Tor Project flags Russian 'exit node' server for delivering malware

The server used a technique to append malware to legitimate code

The Tor Project has flagged a server in Russia after a security researcher found it slipped in malware when users were downloading files.

Tor is short for The Onion Router, which is software that offers users a greater degree of privacy when browsing the Internet by routing traffic through a network of worldwide servers. The system is widely used by people who want to conceal their real IP address and mask their web browsing.

The suspicious server was an "exit node" for Tor, which is the last server in the winding chain used to direct web browsing traffic to its destination.

Roger Dingledine, Tor Project's project leader and director, wrote the Russian server has been labeled a bad exit node, which should mean Tor clients will avoid using the server.

The Russian server was found by Josh Pitts, who does penetration testing and security assessments with Leviathan Security Group. He wrote he wanted to find out how common it was to find attackers modifying the binaries of legitimate code in order to deliver malware.
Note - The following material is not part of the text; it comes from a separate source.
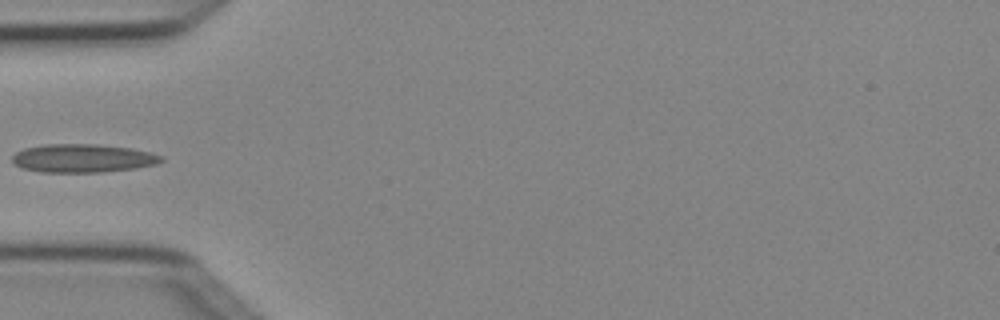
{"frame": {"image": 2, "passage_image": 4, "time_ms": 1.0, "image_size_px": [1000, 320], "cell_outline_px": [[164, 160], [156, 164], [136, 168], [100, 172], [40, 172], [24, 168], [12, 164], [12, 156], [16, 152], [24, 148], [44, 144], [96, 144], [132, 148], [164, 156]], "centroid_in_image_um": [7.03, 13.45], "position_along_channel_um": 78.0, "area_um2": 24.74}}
Binaries from large software companies have digital signatures that can be verified to make sure the code hasn't been modified. But Pitts wrote most code isn't signed, and even further, most don't employ TLS (Transport Layer Security) during downloading. TLS is the successor to SSL (Secure Sockets Layer), which encrypts connections between a client and a server.

He suspected attackers were "patching" binaries during man-in-the-middle attacks and took a look at more than 1,110 Tor exit nodes.
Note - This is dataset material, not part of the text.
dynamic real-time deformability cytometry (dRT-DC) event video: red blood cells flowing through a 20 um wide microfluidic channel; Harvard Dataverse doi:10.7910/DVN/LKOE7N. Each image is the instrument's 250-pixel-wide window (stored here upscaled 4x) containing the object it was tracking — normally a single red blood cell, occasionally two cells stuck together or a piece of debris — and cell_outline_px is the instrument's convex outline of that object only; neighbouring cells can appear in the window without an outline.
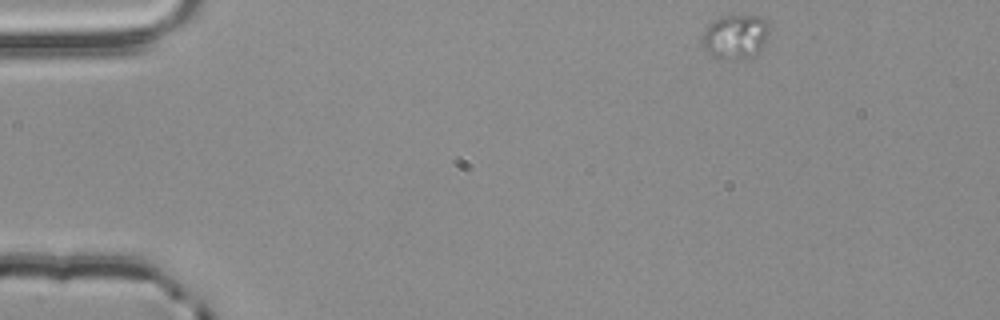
{"species": "common noctule bat (a hibernating species)", "species_latin": "Nyctalus noctula", "temperature_condition": "room temperature", "stored_images_in_passage": 3, "camera_frame_rate_fps": 3000, "um_per_image_px": 0.085, "animal": {"sex": "male", "body_mass_g": 20.4}, "frame": {"image": 1, "passage_image": 1, "time_ms": 0.0, "image_size_px": [1000, 320], "cell_outline_px": [[768, 36], [764, 48], [760, 52], [752, 56], [740, 60], [720, 60], [712, 56], [700, 44], [700, 40], [704, 32], [716, 20], [724, 16], [756, 16], [764, 20], [768, 28]], "centroid_in_image_um": [62.51, 3.19], "position_along_channel_um": 22.5, "area_um2": 17.4}}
Pitts only found one Tor exit node that was patching binaries. The node would modify only uncompressed portable executables, he wrote.

"This does not mean that other nodes on the Tor network are not patching binaries; I may not have caught them, or they may be waiting to patch only a small set of binaries," he wrote.

The broad lesson for users is that they should be wary of downloading code that is not protected by SSL/TLS, even if the binary itself is digitally signed, Pitts wrote.

"All people, but especially those in countries hostile to 'Internet freedom,' as well as those using Tor anywhere, should be wary of downloading binaries hosted in the clear -- and all users should have a way of checking hashes and signatures out of band prior to executing the binary," he wrote.